EE UU y la nueva carrera armamentística
Diez años después de acabada la guerra fría, sigue sin descubrirse enemigo a la vista. En tan envidiable situación, los Estados Unidos no sólo pretenden mantener la actual superioridad militar, a enorme distancia de cualquier otra potencia, sino que aspiran, haciéndose inexpugnables, a perpetuarla indefinidamente. Imaginemos que fuera posible que dentro de unos años consiguieran una protección segura contra los cohetes del exterior, vengan de donde vinieren, mientras que el resto del mundo continuase a merced de los suyos. Por muy alta que sea la opinión que tengamos de EE UU, pone los pelos de punta hacerse cargo de una eventualidad semejante: un poder que no quede contrarrestado por otro es uno absoluto.
Thomas Hobbes basa la igualdad natural de los seres humanos en el hecho de que 'aun el más débil tiene fuerza suficiente para matar al más fuerte, ya sea por maquinación secreta o por federación con otros'. Somos iguales los humanos porque todos podemos morir de muerte violenta. Si hubiese uno tan fuerte, inteligente y capaz que no pudiera ser asesinado por la acción conjunta de todos los demás, esa persona invencible dominaría el mundo. Si en la naturaleza, por suerte, este superhombre no existe, no nos queda otro remedio que ser razonables y buscar un camino de concordia. Surge el derecho porque todos somos vulnerables.
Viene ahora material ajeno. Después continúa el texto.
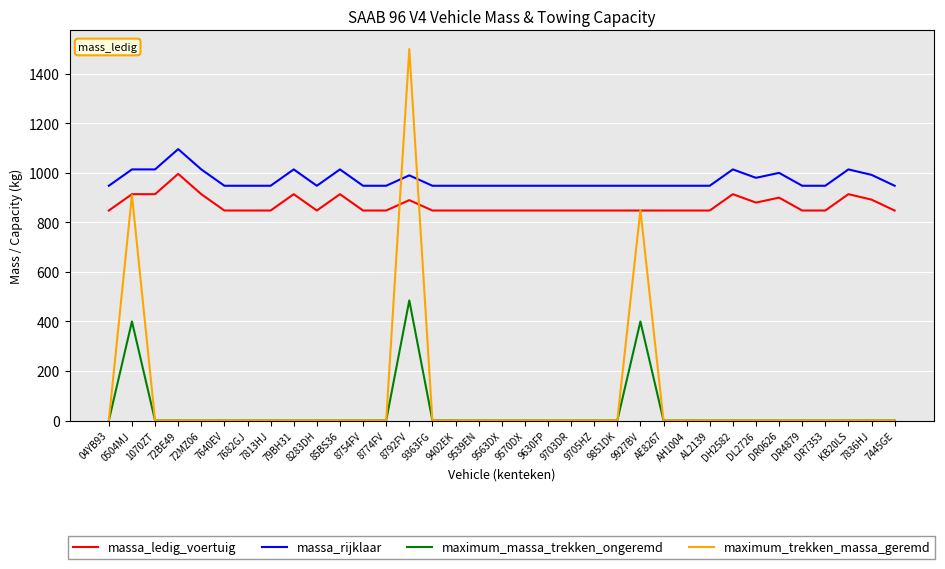

What are all the series names shown in the legend?

massa_ledig_voertuig, massa_rijklaar, maximum_massa_trekken_ongeremd, maximum_trekken_massa_geremd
La coexistencia pacífica, basada en la disuasión por el terror, ha confirmado la presunción hobbesiana. El que las armas atómicas hubieran alcanzado tal capacidad de destrucción crearon las condiciones para una paz, todo lo caliente que se quiera, pero que al fin evitó una conflagración que habría destruido el planeta. Llegamos a pensar incluso que estábamos cerca del fin de las guerras, al que habríamos arribado, no por el camino real descrito por Kant en La paz perpetua -el triunfo del derecho en las relaciones entre Estados, que previamente están organizados democráticamente-, sino por la capacidad de destrucción conseguida, que no permitía ya distinguir entre vencedores y vencidos. Asegurarse un escudo antimisiles supone volver a la etapa en que uno pudiera ser imbatible y, por tanto, el vencedor cierto, incluso antes de dar la batalla.
Una protección al ciento por ciento de los ataques exteriores probablemente sea la quimera en la que han soñado todos los imperios, pero algunos han estado muy cerca de conseguirla: China, con su muralla; Roma, con sus legiones. Estados Unidos, en el cenit de su poder militar, aspira a ser inexpugnable, lo que, si lo lograra, le otorgaría un poder omnímodo que hace temblar a enemigos, amigos y aliados. Por muchas que sean las incertidumbres técnicas sobre su realización y mayúsculo el desafío que supone para los demás pueblos, no tengo la menor duda de que lo llevarán adelante. Y ello, porque los gastos militares son el motor del desarrollo tecnológico y del crecimiento económico. Sin una industria armamentística altamente sofisticada, se desplomaría la economía. Sin enemigo a la vista sigue imponiéndose la misma dinámica, lo que deja claro que la confrontación en la guerra fría resultó más de la necesidad de mantener un gasto militar creciente que de intereses opuestos o de ideologías incompatibles. La Unión Soviética, aliada en la Segunda Guerra Mundial, se convierte en enemiga irreconciliable cuando adquiere la bomba atómica, arrebatando a EE UU el monopolio nuclear.
EE UU están iniciando una nueva carrera armamentística, sin saber todavía quiénes son los enemigos -los que denuncia como tales, los llamados Estados 'canallas', Libia, Irak, Corea del Norte, resultan ridículos-, pero ya irán apareciendo. Avancemos los proyectos carísimos de autodefensa que, o bien ya surgirá el enemigo que los justifique, o bien nos encontraremos con el dominio del mundo. Mientras tanto, contribuiremos de manera decisiva al desarrollo tecnológico y al crecimiento económico de nuestro país. Es difícil escapar a esta lógica de dominación: los EE UU se pondrán a construir el escudo antimisiles con todas sus gravísimas consecuencias.